Source text:
========

How to Recover From Redundancy

Big employers with thousands of employees offer outplacements which offer support and help with job search and career advice.

It may not sound like it but being redundant is not the end of the story. One company goes down and another rises to take its place. The biggest opportunities usually develop through the biggest crisis.


Once you are out of your employment, the first thing you should do is to let family and friends know about the situation. Facing this alone is not fair on you and suffering in silence just leaves you and family with less trust. People around you can give useful advice about what to do or may even know of opportunities that might suit you.

It is sad news for sure but don’t dwell on it forever. Come out of this drama and start planning your future. Socialising can be a key to start focusing on your career rather than worrying about the situation. Talking to the people who also have been made redundant can also help you feel not alone.

CV: Update your CV to modernise it for the new job opportunities

Your CV must be the first thing you should give attention to. Refresh it as much as you can. Add new skills and maybe a new personal profile to match with the current trends. Visit career advice blogs to learn more about latest CV trends.

Quick CV tips:

Each job application is a different story so you should update your CV every time you apply for a job.

  • Your CV should be relevant to the job you are applying to.
  • Make sure that there are no spelling or grammatical mistakes.
  • Keep it short and positive. No one has time to read long career documents.
  • Get it proof read by trusted family members or friends.
  • Hiring a professional CV writer is not necessary however it would give you an advantage among other candidates.

Social Media: It’s no longer a profile, it’s your CV

Your social media profile is no longer only a social media profile. It can be a new CV or form part of a background check for employers. Recruiters know that candidates’ CVs wouldn’t always tell the truth about them. They are static and show no emotion and the real you. More and more recruiters check applicants’ social media profiles to see who you actually are rather than going through Curriculum Vitaes.

========

Supplied data:
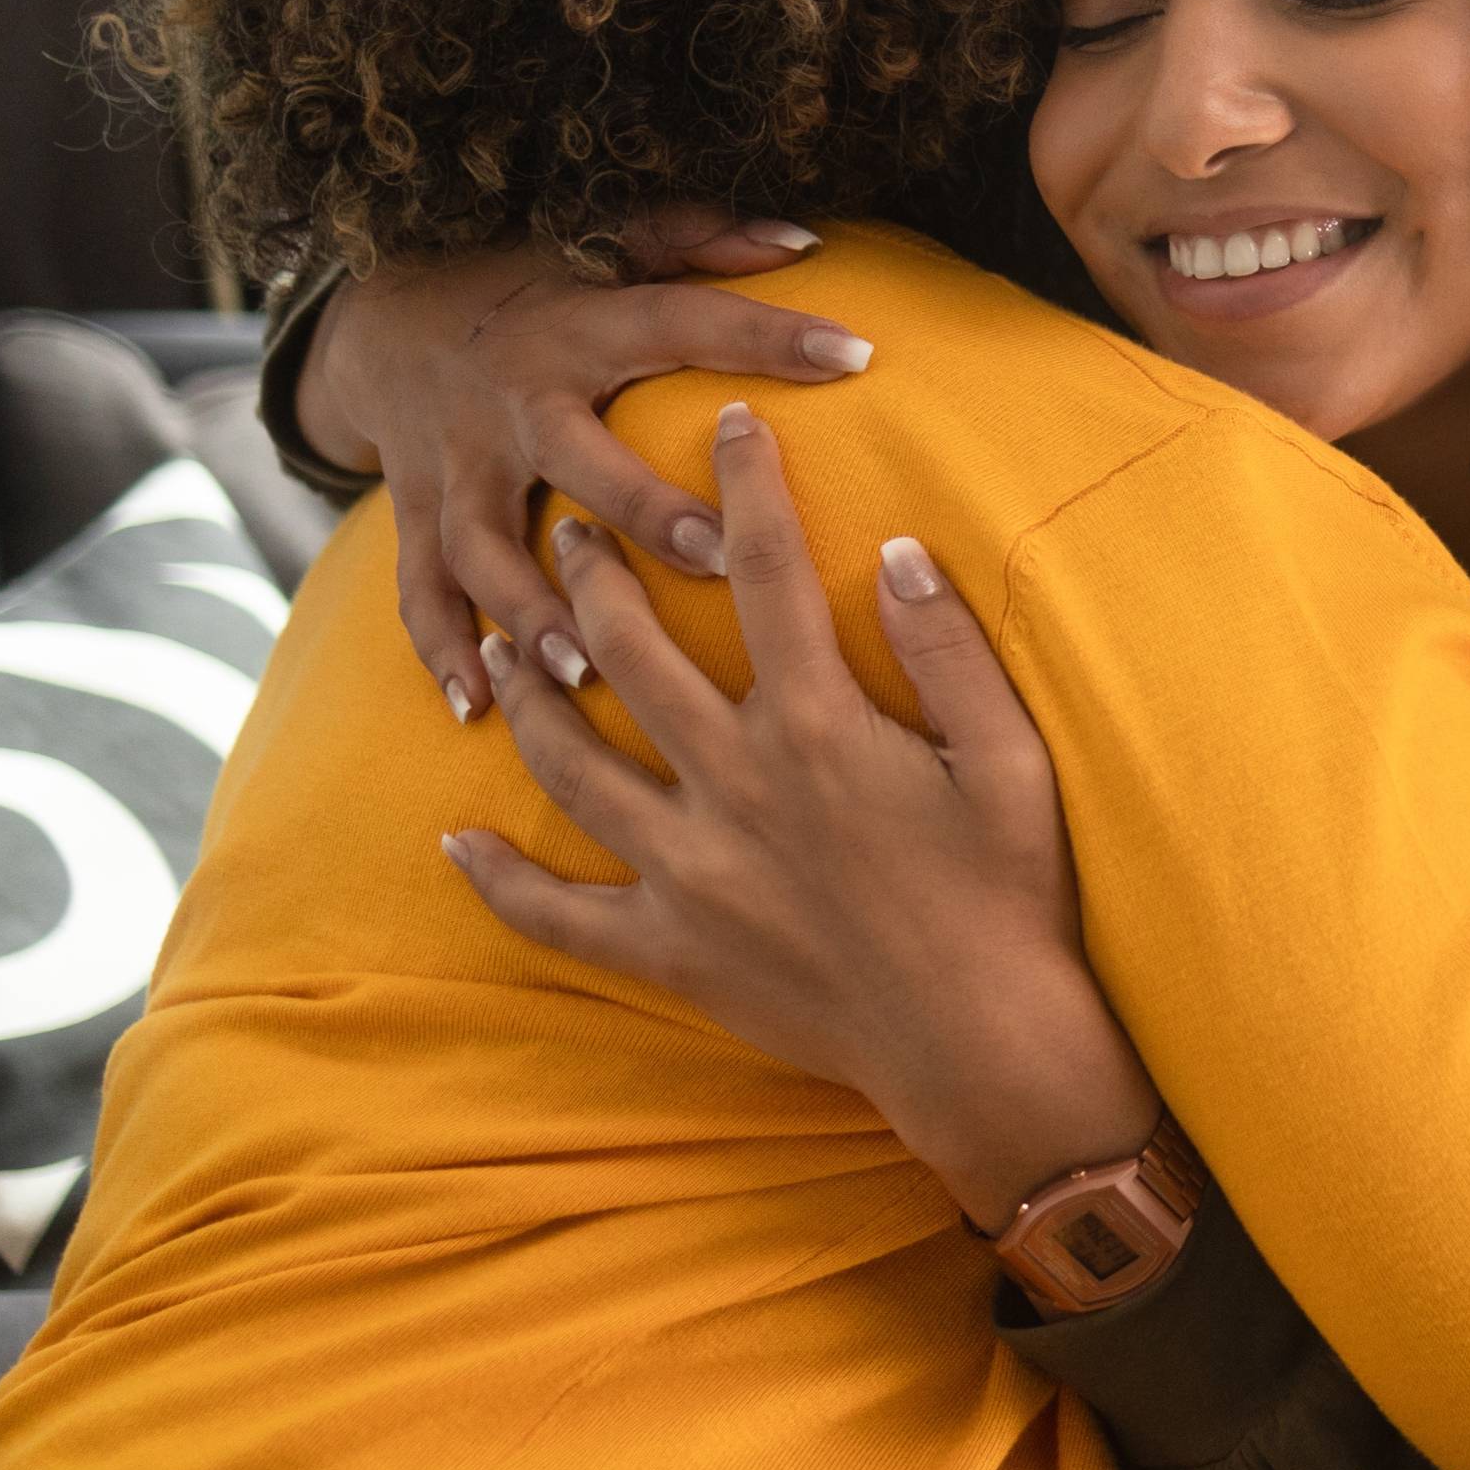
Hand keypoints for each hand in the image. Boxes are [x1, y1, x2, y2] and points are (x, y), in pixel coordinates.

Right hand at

========

Task to complete:
Continue the article on recovering from redundancy, picking up right after its last sentence.

Answer space:
Quick social media tips:

Would you like potential employers to see your profile? If your answer is yes then you are already careful about what you have and post there. If your answer is no then it’s time to take time and make it suitable for professional eyes.

  • Make sure your privacy settings are up to date and anything you don’t want an employer to see is ticked as private.
  • Make sure that you don’t put any inappropriate content on your profile such as: inappropriate photos and comments.
  • Be respectful to others
  • Do not post harsh comments about your current or former employers. It is not really the right place to moan about your employer.
  • Create a profile that you wouldn’t mind anyone to see.

Cover Letters: A great application tool when it’s done right

Job application covering letters are the best tools to explain the redundancy. Employers will want to know the reason why you have been made redundant. Be transparent about it and don’t hide anything.

Quick cover letter tips:

  • Keep it relevant. Write down your relevant work history and skills.
  • Don’t be negative. mention things that you have achieved rather than failed.
  • Get it proof read by a trusted friend or family members
  • Keep it spelling and grammatical errors free.

There are still hundreds thousands of jobs on the job board online. Try visiting indeed, CV-Library, TotalJobs, Reed and to search and apply for the latest jobs that are suitable for you.

Being redundant is not easy to take but it’s not an end, it’s a new beginning.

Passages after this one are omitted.